Prof. Mubyarto dan Prof. Sri-Edi Swasono menegaskan bahwa yang diperlukan
saat ini adalah kehidupan ekonomi yang digerakkan oleh seluruh lapisan
masyarakat, yang mencerminkan karakter Bangsa Indonesia, yaitu Ekonomi
Pancasila yaitu ekonomi pasar yang mengacu pada ideologi Pancasila. Didalam
sistem ekonomi Pancasila, manusia Indonesia merupakan homo socius, homo
ethicus, sekaligus homo economicus. Jika dilihat dari sudut pandang mikro,
perekonomian Indonesia memiliki nilai moral dan etika luhur yang dapat
membentengi manusia dari nafsu serakah (greedy). Namun yang banyak terjadi
adalah bahwa moral dan etika tersebut telah pudar dalam kehidupan
perekonomian Indonesia dimana pasar lebih mengagungkan kompetisi (winner
vs loser) dan semangat keserakahan individualisme dan bukan ekonomi
kekeluargaan yang kooperatif (win-win). Yang lebih menyedihkan lagi adalah
yang kalah dalam pasar lebih banyak dan hanya sebagai penonton setia dari
perilaku pemenang.

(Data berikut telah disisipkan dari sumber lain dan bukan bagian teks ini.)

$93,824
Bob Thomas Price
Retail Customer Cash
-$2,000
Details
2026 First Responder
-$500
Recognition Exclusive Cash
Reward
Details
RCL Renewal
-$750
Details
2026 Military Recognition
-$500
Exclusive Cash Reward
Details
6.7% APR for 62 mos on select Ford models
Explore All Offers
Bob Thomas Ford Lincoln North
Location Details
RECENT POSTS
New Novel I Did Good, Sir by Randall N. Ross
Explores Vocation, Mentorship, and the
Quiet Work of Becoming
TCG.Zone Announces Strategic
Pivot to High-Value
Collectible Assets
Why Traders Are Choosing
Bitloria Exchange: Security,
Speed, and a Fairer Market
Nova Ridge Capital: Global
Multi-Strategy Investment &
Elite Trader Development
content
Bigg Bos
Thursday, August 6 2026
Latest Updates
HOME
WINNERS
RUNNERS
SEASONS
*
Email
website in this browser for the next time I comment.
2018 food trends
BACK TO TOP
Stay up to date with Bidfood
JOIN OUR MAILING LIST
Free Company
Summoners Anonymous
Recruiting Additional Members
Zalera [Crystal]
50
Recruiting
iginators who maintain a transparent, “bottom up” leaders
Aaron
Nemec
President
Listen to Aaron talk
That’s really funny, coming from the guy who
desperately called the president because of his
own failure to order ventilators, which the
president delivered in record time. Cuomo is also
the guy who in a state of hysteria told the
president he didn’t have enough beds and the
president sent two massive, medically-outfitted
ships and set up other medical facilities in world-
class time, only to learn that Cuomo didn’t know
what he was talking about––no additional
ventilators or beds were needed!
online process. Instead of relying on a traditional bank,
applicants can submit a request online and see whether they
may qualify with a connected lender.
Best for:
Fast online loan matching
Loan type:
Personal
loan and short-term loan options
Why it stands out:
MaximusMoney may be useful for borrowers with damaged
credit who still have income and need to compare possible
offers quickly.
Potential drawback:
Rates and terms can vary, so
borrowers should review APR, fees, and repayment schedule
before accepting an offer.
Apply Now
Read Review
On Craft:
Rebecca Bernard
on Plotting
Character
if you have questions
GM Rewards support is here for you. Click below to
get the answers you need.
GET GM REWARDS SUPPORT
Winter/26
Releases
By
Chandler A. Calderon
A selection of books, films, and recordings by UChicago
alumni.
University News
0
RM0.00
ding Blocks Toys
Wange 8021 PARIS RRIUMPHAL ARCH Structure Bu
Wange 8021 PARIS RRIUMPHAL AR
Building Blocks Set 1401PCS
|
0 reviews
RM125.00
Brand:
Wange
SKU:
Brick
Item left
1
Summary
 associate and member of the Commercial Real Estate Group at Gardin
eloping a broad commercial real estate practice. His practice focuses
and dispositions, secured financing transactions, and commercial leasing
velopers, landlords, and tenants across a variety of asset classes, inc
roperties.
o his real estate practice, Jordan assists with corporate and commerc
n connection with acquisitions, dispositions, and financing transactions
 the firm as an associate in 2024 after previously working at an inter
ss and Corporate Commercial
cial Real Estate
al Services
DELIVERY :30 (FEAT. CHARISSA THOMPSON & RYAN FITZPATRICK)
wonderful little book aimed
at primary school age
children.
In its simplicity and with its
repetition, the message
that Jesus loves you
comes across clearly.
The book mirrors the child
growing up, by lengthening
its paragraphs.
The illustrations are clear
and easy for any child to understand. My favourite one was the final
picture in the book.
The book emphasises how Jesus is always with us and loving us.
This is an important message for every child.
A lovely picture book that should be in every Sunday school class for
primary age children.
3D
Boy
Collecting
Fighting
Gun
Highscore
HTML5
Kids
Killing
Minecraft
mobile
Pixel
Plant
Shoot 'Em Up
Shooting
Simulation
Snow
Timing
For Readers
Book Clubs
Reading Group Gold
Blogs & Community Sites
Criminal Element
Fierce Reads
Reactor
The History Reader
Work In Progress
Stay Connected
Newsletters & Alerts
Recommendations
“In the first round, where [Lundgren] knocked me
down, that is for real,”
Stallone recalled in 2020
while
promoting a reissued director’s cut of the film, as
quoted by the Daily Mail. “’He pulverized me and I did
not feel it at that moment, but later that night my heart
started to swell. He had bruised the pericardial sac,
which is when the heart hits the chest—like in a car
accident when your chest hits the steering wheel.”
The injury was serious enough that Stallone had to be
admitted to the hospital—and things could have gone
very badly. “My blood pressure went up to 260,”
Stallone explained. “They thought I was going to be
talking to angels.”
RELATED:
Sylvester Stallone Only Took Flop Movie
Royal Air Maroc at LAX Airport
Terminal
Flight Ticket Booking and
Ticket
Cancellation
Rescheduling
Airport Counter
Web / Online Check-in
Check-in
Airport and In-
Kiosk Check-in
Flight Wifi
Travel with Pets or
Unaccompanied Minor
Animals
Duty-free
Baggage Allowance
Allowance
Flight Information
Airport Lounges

Keprihatinan juga mencuat karena sistem kompetisi inilah
yang selalu ditekankan dan diajarkan disekolah-sekolah dan perguruan tinggi.
Mengapa Ekonomi Pancasila? Karena sistem ekonomi ini menjamin tatanan
ekonomi yang dapat memperkecil kesenjangan (gap) yang sangat lebar di dalam
masyarakat Indonesia. Contoh nyata dari penerapan Ekonomi Pancasila
sebenarnya sudah lama ada dan masih bias ditemukan, yaitu kehidupan di
pedesaan yang kooperatif berdasarkan asas kekeluargaan. Mengingat
pentingnya kembali kepada karakteristik bangsa untuk memulihkan kembali
perekonomian Indonesia dan menjawab pertanyaan dari seorang mahasiswa
Fakultas Hukum UGM, Prof. Mubyarto menjelaskan bahwa Ekonomi Pancasila
perlu dikaji secara induktif-empirik dan deduktif-logis sebagai satu kesatuan yang
menyeluruh (holistik). Tujuannya adalah agar sistem Ekonomi Pancasila tidak
hanya sebagai teori dan konsep dalam buku teks saja tetapi juga berapa
penerapan yang relevan dengan realita kehidupan ekonomi Bangsa Indonesia.